THE ROLE OF EPSTEIN-BARR VIRUS IN THE PATHOGENESIS OF NASOPHARYNGEAL CARCINOMA AND HODGKIN’S DISEASE
L.S.YOUNG, C.W. DAWSON, A.G. ELIOPOULOS, P.G. MURRAY
EBV is a ubiquitous human herpesvirus which is found as a predominantly asymptomatic infection in all human communities. The virus is the causative agent of infectious mononucleosis (IM), a self-limiting lymphoproliferative disease resulting from delayed primary EBV infection, and is also associated with a number of malignant tumours originating from both lymphoid and epithelial tissue. Of particular interest is the association of EBV infection with the development of nasopharyngeal carcinoma (NPC), an epithelial malignancy common in the South-East Asia, and Hodgkin’s disease (HD), a B cell-derived tumour which is not geographically restricted. In these tumours EBV adopts a highly restricted pattern of virus latent gene expression producing one nuclear protein, EBNA1, and two membrane proteins, LMP1 and LMP2. We are studying the cell signalling pathways affected by these EBV genes and how these contribute to malignant conversion. This work involves transfection of individual EBV latent genes into cell lines and the subsequent analysis of various signalling pathways and phenotypic consequences. The main focus of our work in these areas is: (i) LMP1 – examination of the cell signalling pathways engaged by LMP1 with particular emphasis on the NF-kB, MAP kinase and phosphoinositide 3-kinase (PI3-kinase) pathways and their effects on cell growth and survival, (ii) LMP2 – the effect of LMP2 on cell adhesion and motility and the role of the src kinase and PI3-kinase pathways in these effects, and (iii) EBNA1 – the cellular requirements for stable EBNA1 expression and how these relate to the maintenance of EBV infection.

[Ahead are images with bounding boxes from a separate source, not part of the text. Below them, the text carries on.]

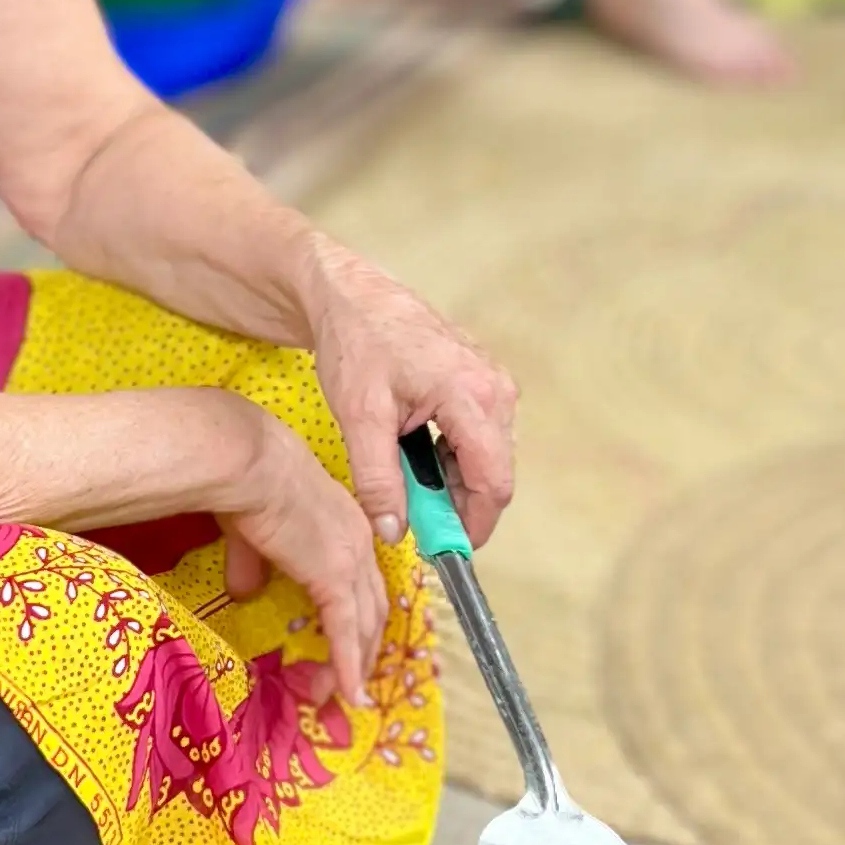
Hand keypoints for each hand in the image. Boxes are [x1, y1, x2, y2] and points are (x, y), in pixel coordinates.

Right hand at [210, 411, 390, 704]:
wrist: (250, 463)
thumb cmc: (248, 483)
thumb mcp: (252, 531)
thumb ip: (254, 564)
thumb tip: (243, 592)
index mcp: (345, 525)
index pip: (362, 581)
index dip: (358, 616)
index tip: (346, 644)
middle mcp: (359, 541)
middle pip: (373, 607)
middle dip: (363, 648)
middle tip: (346, 680)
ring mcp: (351, 559)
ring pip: (367, 623)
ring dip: (356, 663)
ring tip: (343, 694)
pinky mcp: (334, 576)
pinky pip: (346, 631)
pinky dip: (347, 663)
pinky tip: (344, 689)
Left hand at [297, 237, 517, 553]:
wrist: (348, 294)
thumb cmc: (354, 343)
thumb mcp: (359, 418)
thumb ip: (379, 481)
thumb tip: (392, 533)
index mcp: (473, 396)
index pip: (493, 483)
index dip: (472, 525)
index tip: (442, 550)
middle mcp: (495, 389)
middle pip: (493, 474)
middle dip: (458, 506)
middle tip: (413, 521)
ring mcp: (493, 383)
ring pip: (486, 458)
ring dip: (452, 482)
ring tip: (404, 482)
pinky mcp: (481, 382)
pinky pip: (478, 437)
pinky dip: (450, 458)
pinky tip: (413, 455)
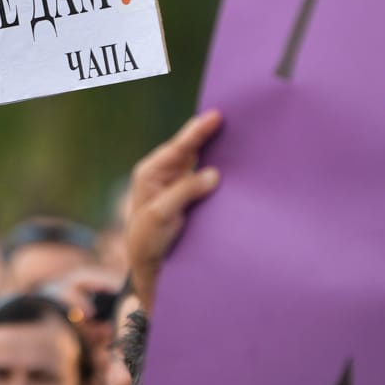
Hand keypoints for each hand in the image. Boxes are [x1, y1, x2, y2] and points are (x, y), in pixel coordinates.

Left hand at [124, 110, 222, 309]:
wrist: (151, 268)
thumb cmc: (148, 240)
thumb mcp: (161, 215)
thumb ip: (184, 192)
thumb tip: (214, 174)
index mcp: (151, 172)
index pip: (178, 147)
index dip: (197, 131)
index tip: (216, 116)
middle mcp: (164, 174)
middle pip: (190, 148)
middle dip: (208, 133)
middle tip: (231, 117)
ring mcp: (177, 185)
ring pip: (199, 161)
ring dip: (215, 149)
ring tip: (236, 133)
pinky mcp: (189, 198)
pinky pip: (205, 178)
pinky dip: (218, 168)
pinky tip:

A major interest is the relevance of the effects observed in in vitro systems to the role of EBV in the pathogenesis of NPC and HD and thus we are examining the status of the various signal transduction pathways and their phenotypic consequences in primary tumours. In vitro systems to examine the interaction of EBV with epithelial cells and with HD cells are being developed. Related work is aimed at developing novel therapeutic approaches based on an understanding of the molecular mechanisms used by EBV latent proteins (e.g. blockade of the NF-kB and PI3-kinase pathways) as well as gene therapy strategies using dominant negative versions of these proteins. The association of EBV with around 50% of HD cases is allowing an analysis of the differences between EBV-positive and negative disease.

The long-term aim of this project is to understand:

(i) How does viral infection contribute to the malignant transformation of an epithelial or B cell?

(ii) What insights can be gained into the oncogenic process by studying the cellular pathways targeted by EBV latent genes?

(iii) What cellular and viral factors influence the outcome of EBV infection in human epithelial cells or B cells?

(iv) How can a knowledge of these effects be exploited for the therapy of EBV-associated tumours?